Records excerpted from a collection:
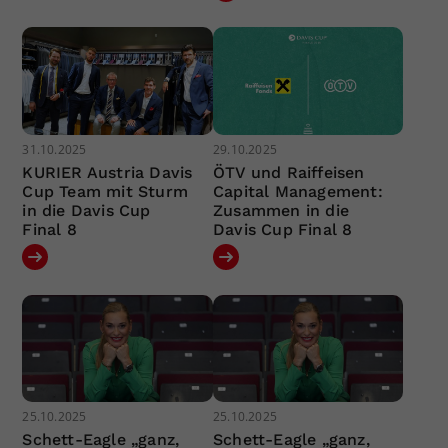
31.10.2025
29.10.2025
KURIER Austria Davis
ÖTV und Raiffeisen
Cup Team mit Sturm
Capital Management:
in die Davis Cup
Zusammen in die
Final 8
Davis Cup Final 8
25.10.2025
25.10.2025
Schett-Eagle „ganz,
Schett-Eagle „ganz,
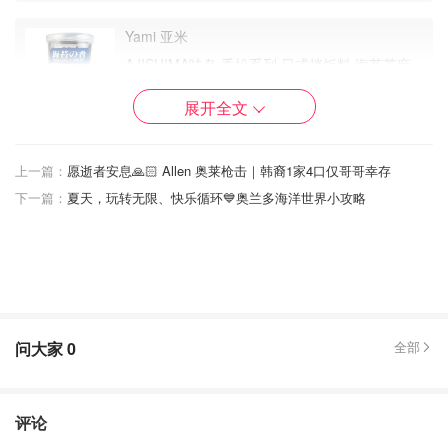
Yami 亚米
AJISHIMA味岛 香松系列 日式拌饭料 海苔芝麻
味 50g
展开全文
$2.98
$3.39
购买
它家牌子的很多口味的拌饭调味我都买过，我们都喜欢。不
上一篇：
愿逝者安息🙏🏻 Allen 奥莱枪击｜韩裔1家4口仅哥哥幸存
过煎饭团的时候，还是最喜欢用这个海苔味道的。
下一篇：
夏天，玩转无限、快乐循环💙奥兰多海洋世界小攻略
🫕步骤：
1. 煮米饭
跟平时电饭煲煮饭一样煮好白米饭。
问大家
0
全部
煮之前，可以在米里拌上一小勺油，做出来的米饭会更香。
2. 加味道
评论
米饭煮好之后，加入拌饭海苔，拌匀。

TASK INSTRUCTIONS
Starting at the line that contains "过煎饭团的时候，还是最喜欢用这个海苔味道的。", write out every line through the last one in the data above, exactly as it stands.

RESPONSE AREA
过煎饭团的时候，还是最喜欢用这个海苔味道的。
下一篇：
夏天，玩转无限、快乐循环💙奥兰多海洋世界小攻略
🫕步骤：
1. 煮米饭
跟平时电饭煲煮饭一样煮好白米饭。
问大家
0
全部
煮之前，可以在米里拌上一小勺油，做出来的米饭会更香。
2. 加味道
评论
米饭煮好之后，加入拌饭海苔，拌匀。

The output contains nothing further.